Leisure battery is 85ah and I would prefer to keep it in tip top condition wherever possible.

Oh, and twice the length from the middle to the end BTW. :wink:


----------



## brassmonkey001 (Jul 25, 2010)

raynipper said:


> I love your third picture Brassmoney001.
> The handle of a metal claw hammer beside the 'charger' says it all.
> 
> Ray.


I keep it there in case it needs fixing. :wink:


----------



## DABurleigh (May 9, 2005)

I would imagine that the 7000 will cope with what you have described. Would I therefore consider it a wise purchase? No. You risk spoiling the future ship for a ha'porth of tar and would be more undergunned in the charger stakes than any current production motorhome. That's why on your other thread I suggested the 25000.

You pays yer money and takes yer choice.

Dave


----------



## safariboy (May 1, 2005)

The 12V could well be "Nominal" I would expect it to slightly increase the battery voltage even if it was only a one stage charger. Could a fuse be blown somewhere? If it has been switched on with a dead battery a 20A in line fuse could well be US.


----------



## Euramobilly (Apr 3, 2010)

It says 'input voltage 240' so it can't be an inverter. I think it's a charger for the leisure battery when you are on a hook up as BM says. You might not notice much difference with the meter if it's already fully charged. As a check, switch it off and see if you are sitting in the dark after a few days! :lol:


----------



## Euramobilly (Apr 3, 2010)

Sorry! I missed a few pages too!


----------



## brassmonkey001 (Jul 25, 2010)

DABurleigh said:


> I would imagine that the 7000 will cope with what you have described. Would I therefore consider it a wise purchase? No. You risk spoiling the future ship for a ha'porth of tar and would be more undergunned in the charger stakes than any current production motorhome. That's why on your other thread I suggested the 25000.
> 
> You pays yer money and takes yer choice.
> 
> Dave


OK. What does the 25000 do that the 7000 doesn't? I've looked at the info for both but frankly it doesn't mean a great deal to me. I see the 25000 is fully waterproof compared to the 7000 being only splashproof. That much I am clear on.

# Task instructions
a – In the forum thread about leisure battery chargers, how does the 25000 differ from the 7000 in protection against water?
b – Carry on the forum thread about leisure battery chargers, starting right after its final post.

# Extracted entries
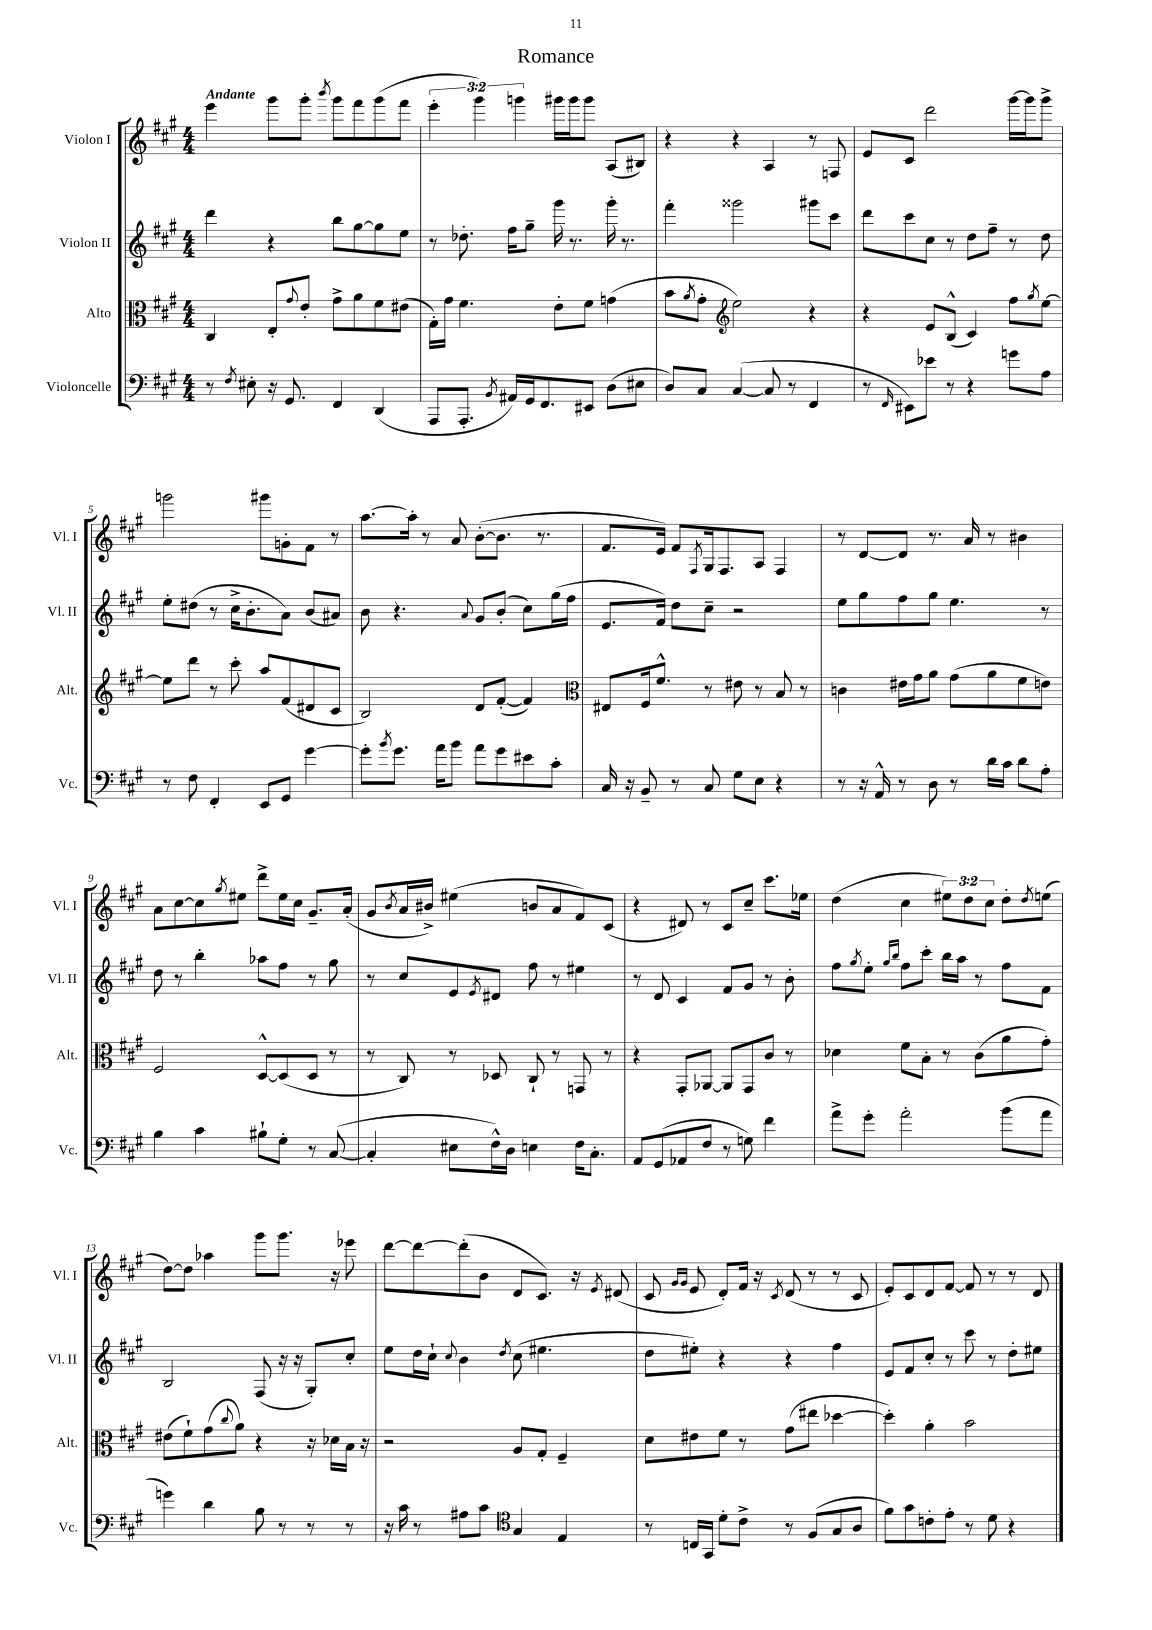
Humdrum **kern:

**kern	**kern	**kern	**kern
*part4	*part3	*part2	*part1
*staff4	*staff3	*staff2	*staff1
*I"Violoncelle	*I"Alto	*I"Violon II	*I"Violon I
*I'Vc.	*I'Alt.	*I'Vl. II	*I'Vl. I
*clefF4	*clefC3	*clefG2	*clefG2
*k[f#c#g#]	*k[f#c#g#]	*k[f#c#g#]	*k[f#c#g#]
*M4/4	*M4/4	*M4/4	*M4/4
=1	=1	=1	=1
!	!	!	!LO:TX:a:B:t=Andante
8r	4C#/	4ddd\	4eee\
8qF#/	.	.	.
8E#X'\	.	.	.
16r	8E'/L	4r	8ggg#\L
8.GG#/	.	.	.
.	8qqg#/	.	.
.	8e'/J	.	8ggg#'\J
.	.	.	8qbbb/
4FF#/	8g#^\L	8bb\L	8ggg#\L
.	8a\	[8gg#\	8fff#\
(4DD/	8f#\	8gg#\]	(8ggg#\
.	(8e#X\J	8ee\J	8fff#\J
=2	=2	=2	=2
8AAA/L	16G#'\LL)	8r	6eee'\
.	16g#\JJ	.	.
8.AAA'/J	4.f#\	8.dd-X'\	.
.	.	.	6ggg#\)
8qBB/	.	.	.
16AA#X/LL)	.	16ff#\KL	.
.	.	.	6gggn\
16GG#/J	.	8gg#~\J	.
8.FF#/	.	.	.
.	8e'\L	16ggg#\	16ggg#X\LL
.	.	8.r	16ggg#\J
8EE#X/J	8f#\J	.	8ggg#\J
(8D\L	(4gn\	16ggg#'\	(8A/L
.	.	8.r	.
8E#X\J	.	.	8B#X/J)
=3	=3	=3	=3
8D/L)	8b\L	4fff#'\	4r
.	8qa/	.	.
8C#/J	8g#'\J	.	.
*	*clefG2	*	*
([4C#/	2ee\)	2ggg##X\	4r
8C#/]	.	.	4A/
8r	.	.	.
4FF#/	4r	8ggg#X\L	8r
.	.	8ccc#\J	8Fn/
=4	=4	=4	=4
8r	4r	8ddd\L	8e/L
16qqFF#/	.	.	.
8EE#X\L)	.	8ccc#\	8c#/J
8e-X\J	8e/L	8cc#\J	2ddd\
8r	(8B^^/J	8r	.
4r	4c#/)	8dd\L	.
.	.	8ff#~\J	.
8gn\L	8ff#\L	8r	[16ggg#\LL
.	.	.	16ggg#\J]
.	8qgg#/	.	.
8A\J	[8ee\J	8dd\	8ggg#^\J
!!LO:LB:g=z
=5	=5	=5	=5
8r	8ee\L]	8ee'\L	2gggn\
8F#\	8ddd\J	(8dd#X\J	.
4FF#'/	8r	8r	.
.	8ccc#'\	16cc#^\KL	.
.	.	8.b'\	.
8EE/L	8aa/L	.	8ggg#X\L
8GG#/J	(8f#/	8a\J)	8gn'\
[4g#\	8d#X/	(8b/L	8f#\J
.	8c#/J	8a#X/J)	8r
=6	=6	=6	=6
8g#'\L]	2B/)	8b\	[8.aa\L
8qb/	.	.	.
8.g#\J	.	4.r	.
.	.	.	16aa'\Jk]
.	.	.	8r
16a\KL	.	.	.
8b\J	.	.	8a/
.	.	8qqa/	.
8a\L	8d/L	8g#/L	([8b'\L
8g#\	([8f#'/J	(8b'/J	8.b\J]
8e#X\	4f#/])	8cc#\L)	.
.	.	.	8.r
8c#'\J	.	(16gg#\L	.
.	.	16ff#\JJ	.
=7	=7	=7	=7
*	*clefC3	*	*
16C#/	8E#X/L	8.e/L	8.f#/L
16r	.	.	.
8BB~/	16F#/k	.	.
.	8.f#^^/J	16f#/Jk)	16e/Jk)
8r	.	8dd\L	8f#/L
.	.	.	8qF#/
8C#/	8r	8cc#~\J	16G#/k
.	.	.	8.F#/
8G#\L	8e#X\	2r	.
8E\J	8r	.	8A/J
4r	8B/	.	4F#/
.	8r	.	.
=8	=8	=8	=8
8r	4cn\	8ee\L	8r
16r	.	8gg#\	[8d/L
16AA^^/	.	.	.
8r	16e#X\LL	8ff#\	8d/J]
.	16g#\J	.	.
8D\	8a\J	8gg#\J	8.r
8r	(8g#\L	4.ee\	.
.	.	.	16a/
16d\LL	8a\	.	8r
16c#\JJ	.	.	.
8d\L	8f#\	.	4b#X\
8A'\J	8en\J)	8r	.
!!LO:LB:g=z
=9	=9	=9	=9
4B\	2F#/	8dd\	8a\L
.	.	8r	[8cc#\
4c#\	.	4bb'\	8cc#\]
.	.	.	8qgg#/
.	.	.	8ee#X\J
8B#X`\L	[8D^^/L	8aa-X\L	8ddd^\L
8G#'\J	(8D/]	8ff#\J	16ee#\L
.	.	.	16cc#\JJ
8r	8D/J	8r	8.g#~/L
([8C#/	8r	8gg#\	.
.	.	.	(16a'/Jk
=10	=10	=10	=10
4C#'/]	8r	8r	8g#/L
.	.	.	8qb/
.	8C#/)	8cc#/L	16a/L
.	.	.	16b#X^/JJ)
8E#X\L	8r	8e/	(4ee#X\
.	.	8qe/	.
16F#^^\L)	8D-X/	8d#X/J	.
16D\JJ	.	.	.
4En\	8C#`/	8ff#\	8bn/L
.	8r	8r	8a/
16F#\KL	8GGn/	4ee#X\	8f#/)
8.C#'\J	.	.	.
.	8r	.	(8c#/J
=11	=11	=11	=11
8AA/L	4r	8r	4r
(8GG#/	.	8d/	.
8AA-X/	8GG#'/L	4c#/	8d#X/)
8F#/J	[8AA-X/J	.	8r
8r	8AA-/L]	8f#/L	8c#/L
8Gn\)	8GG#/	8g#/J	8cc#~/J
4f#\	8c#/J	8r	8.ccc#\L
.	8r	8b'\	.
.	.	.	16ee-X\Jk
=12	=12	=12	=12
8a^\L	4d-X\	8ff#\L	(4dd\
.	.	8qgg#/	.
8g#'\J	.	8ee'\J	.
.	.	16qqgg#/LL	.
.	.	16qqbb/JJ	.
2a'\	8f#\L	8ff#\L	4cc#\
.	8B'\J	8ccc#'\J	.
.	8r	16bb\LL	12ee#X\L)
.	.	16aa\JJ	.
.	.	.	12dd\
.	(8c#\L	8r	.
.	.	.	12cc#\J
(8b\L	8a\	8ff#\L	8dd'\L
.	.	.	8qdd/
8a\J	8g#'\J)	8f#\J	(8een\J
!!LO:LB:g=z
=13	=13	=13	=13
4gn\)	(8e#X\L	2B/	[8dd\L)
.	8f#`\)	.	8dd\J]
4d\	(8g#\	.	4aa-X\
.	8qqcc#/	.	.
.	8a\J)	.	.
8B\	4r	(8F#/	8ggg#\L
8r	.	16r	8.ggg#\J
.	.	16r	.
8r	16r	8G#'/L)	.
.	16d-X\LL	.	16r
8r	16B\JJ	8cc#'/J	8eee-X\
.	16r	.	.
=14	=14	=14	=14
16r	2r	8ee\L	[8ddd\L
16c#\	.	.	.
8r	.	16dd\L	8ddd\_
.	.	16cc#`\JJ	.
.	.	8qqcc#/	.
8A#X\L	.	4b\	(8ddd'\]
8c#\J	.	.	8b\J
*clefC4	*	*	*
.	.	8qdd/	.
4G#/	8A/L	(8cc#\	8d/L
.	8G#'/J	4.ee#X\	8.c#/J)
4E/	4F#~/	.	.
.	.	.	16r
.	.	.	8qe/
.	.	.	(8d#X/
=15	=15	=15	=15
8r	8d\L	8dd\L	8c#/
.	.	.	16qqg#/LL
.	.	.	16qqg#/JJ
16Cn/LL	8e#X\	8ee#X'\J)	8e/
16GG#/JJ	.	.	.
8d'\L	8f#\J	4r	8d'/L)
8c#^\J	8r	.	16f#/Jk
.	.	.	16r
.	.	.	8qc#/
8r	(8g#\L	4r	(8d/
(8F#/L	8ee#X\J	.	8r
8G#/	[4dd-X\	4ff#\	8r
8A/J	.	.	8c#/
=16	=16	=16	=16
8f#\L)	4dd-'\])	8e/L	8e'/L)
8g#\	.	8f#/	8c#/
8cn'\	4a'\	8cc#'/J	8d/
8e'\J	.	8r	[8f#/J
8r	2b\	8ccc#\	8f#/]
8d\	.	8r	8r
4r	.	8dd'\L	8r
.	.	8ee#X\J	8d/
==	==	==	==
*-	*-	*-	*-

# Exercise answers
a – The 25000 is fully waterproof, while the 7000 is only splashproof.

b –
Bulk charge rate is 25A vs 14A. What does that mean?
Minimum battery current rating is 50Ah vs 14Ah. Does that mean the 25000 is not suitable for small batteries like motorcycle batteries, whereas the 7000 is better suited for such?
Also maximum battery current rating is 500Ah/500Ah vs 150Ah/225Ah. Does that mean that if I had two 110Ah batteries then the 7000 wouldn't cope (110+110=220 against the 7000's charging upper limit of 150Ah)?

The bones of it is, what exactly is it that justifies more than twice the expenditure?


----------



## DABurleigh (May 9, 2005)

3.5 times the charging current at *under* double the price. You misread the 14 - that's minimum Ah; the A is 7.

Did you read all the links I posted? You said you were OK with vehicle electrics but not with mains.

If you want to understand more detail about the relationship of maximum charging current to battery capacity then a good rule is charge rate is no higher than capacity divided by 5. The reference, should you wish to challenge, is here:
http://www.victronenergy.com/upload/documents/ElectricityonBoard_rev8_july2004.pdf

Dave


----------



## brassmonkey001 (Jul 25, 2010)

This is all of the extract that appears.